- _Problems to solve_:
**1.** In the contract amendment text, by what date must the Company and Executive agree in writing on the ordering rule?
**2.** Update the contract amendment text between "F. The following" and "TARP CPP Restrictions.", inclusive, changing "refund" to "repayment".

- _Quoted passage_:
========================================

E. The second to last sentence in Section 3(c) is deleted in its entirety and replaced with the following sentence:
“In the event that the Executive receives reduced payments and benefits hereunder, such payments and benefits will be reduced in accordance with an ordering rule agreed to in writing by the Company and Executive not later than December 31, 2008 and subject to the requirements of Section 409A.”
F. The following sentence is added to the end of Section 3(f):
“Any refund or payment made pursuant to this Section 3(f) shall be consistent with the ordering rule set forth in the second to last sentence of Section 3(c).”
     5. TARP CPP Restrictions.

========================================

- _Provided information_:
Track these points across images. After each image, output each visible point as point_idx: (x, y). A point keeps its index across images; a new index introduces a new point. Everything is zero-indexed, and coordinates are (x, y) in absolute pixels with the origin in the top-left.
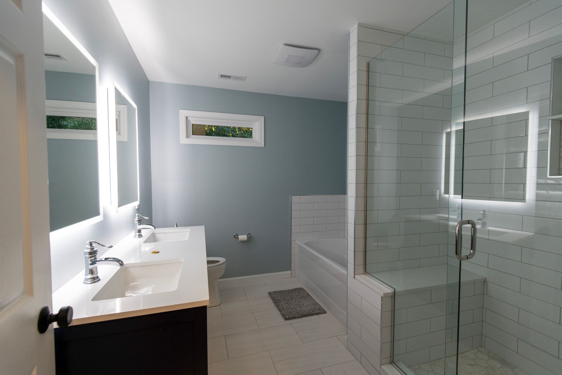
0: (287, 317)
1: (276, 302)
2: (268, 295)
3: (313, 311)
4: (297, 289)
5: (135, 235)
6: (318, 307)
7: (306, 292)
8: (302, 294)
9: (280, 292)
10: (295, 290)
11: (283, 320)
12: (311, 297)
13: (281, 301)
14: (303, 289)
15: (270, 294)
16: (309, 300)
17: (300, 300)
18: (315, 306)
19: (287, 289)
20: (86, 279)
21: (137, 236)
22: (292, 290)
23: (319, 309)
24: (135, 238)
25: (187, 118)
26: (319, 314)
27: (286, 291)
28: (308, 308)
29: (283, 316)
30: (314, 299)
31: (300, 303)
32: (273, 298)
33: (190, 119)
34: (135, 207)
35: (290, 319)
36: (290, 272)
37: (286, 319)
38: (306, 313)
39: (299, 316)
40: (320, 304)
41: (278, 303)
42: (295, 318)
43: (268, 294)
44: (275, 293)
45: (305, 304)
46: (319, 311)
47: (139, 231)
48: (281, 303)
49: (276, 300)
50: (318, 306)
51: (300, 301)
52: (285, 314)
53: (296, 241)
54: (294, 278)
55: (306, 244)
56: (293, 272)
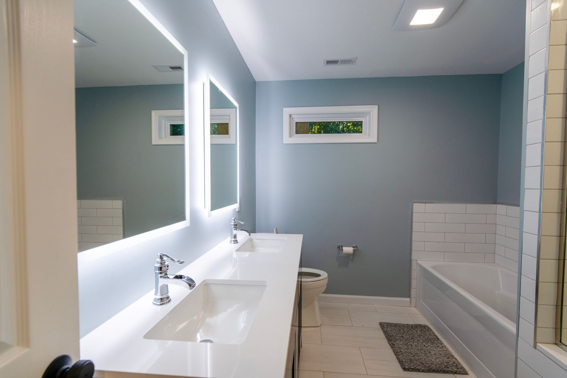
0: (407, 367)
1: (390, 339)
2: (379, 326)
3: (446, 367)
4: (420, 326)
5: (231, 241)
6: (454, 363)
7: (434, 333)
8: (428, 335)
9: (396, 325)
10: (417, 327)
11: (401, 369)
12: (441, 343)
13: (398, 340)
14: (429, 328)
15: (382, 325)
16: (438, 347)
17: (424, 344)
18: (448, 358)
19: (405, 323)
20: (155, 300)
21: (233, 241)
22: (412, 326)
23: (455, 365)
24: (231, 243)
25: (290, 116)
26: (456, 373)
27: (404, 325)
28: (437, 360)
29: (401, 362)
30: (446, 347)
31: (424, 348)
32: (385, 332)
33: (293, 116)
34: (236, 209)
35: (410, 371)
36: (408, 299)
37: (405, 369)
38: (435, 367)
39: (424, 368)
40: (456, 356)
41: (393, 342)
42: (418, 370)
43: (379, 324)
44: (389, 325)
45: (433, 353)
46: (455, 369)
47: (235, 237)
48: (398, 342)
49: (391, 336)
50: (454, 360)
51: (424, 346)
52: (404, 361)
53: (419, 262)
54: (414, 308)
55: (434, 268)
56: (413, 300)
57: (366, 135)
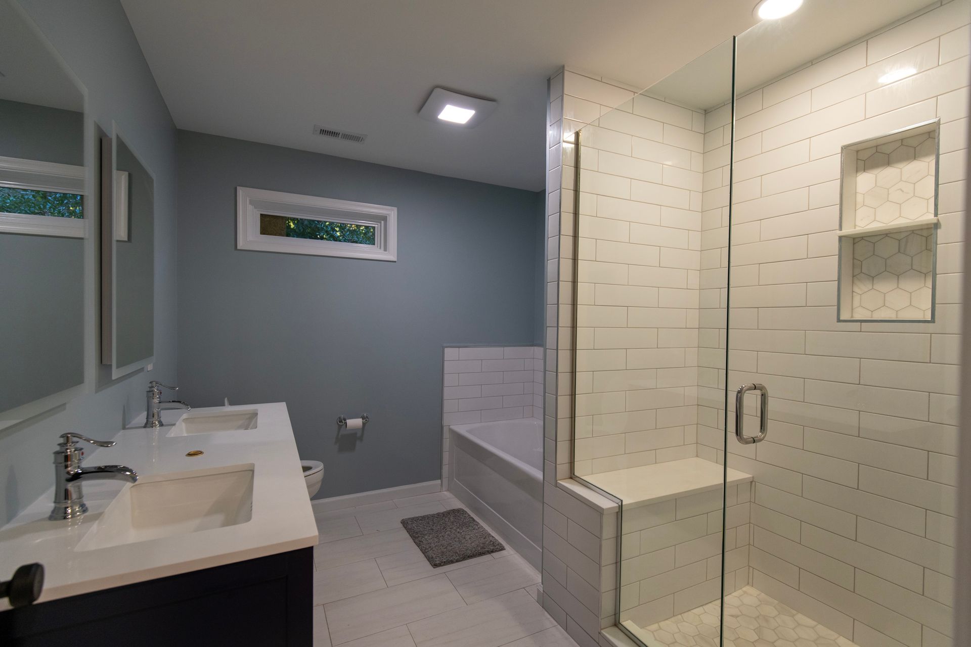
0: (438, 562)
1: (415, 536)
2: (401, 525)
3: (483, 548)
4: (454, 511)
6: (491, 541)
7: (469, 515)
8: (462, 519)
9: (423, 518)
10: (449, 513)
11: (430, 567)
12: (478, 524)
13: (426, 535)
14: (463, 511)
15: (404, 523)
16: (474, 529)
17: (458, 530)
18: (485, 538)
19: (435, 513)
22: (443, 514)
23: (492, 543)
26: (492, 552)
27: (433, 516)
28: (473, 544)
29: (430, 559)
30: (482, 527)
31: (458, 535)
32: (409, 531)
35: (442, 566)
36: (439, 482)
37: (435, 566)
38: (470, 552)
39: (458, 557)
40: (493, 534)
41: (420, 539)
42: (452, 562)
43: (401, 523)
44: (414, 520)
45: (468, 537)
46: (492, 548)
48: (426, 537)
49: (417, 533)
50: (491, 538)
51: (459, 533)
52: (434, 556)
53: (452, 427)
54: (445, 493)
55: (470, 432)
56: (445, 481)
57: (380, 248)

========================================

- _Written responses_:
**1.** December 31, 2008

**2.**
F. The following sentence is added to the end of Section 3(f):
“Any repayment or payment made pursuant to this Section 3(f) shall be consistent with the ordering rule set forth in the second to last sentence of Section 3(c).”
     5. TARP CPP Restrictions.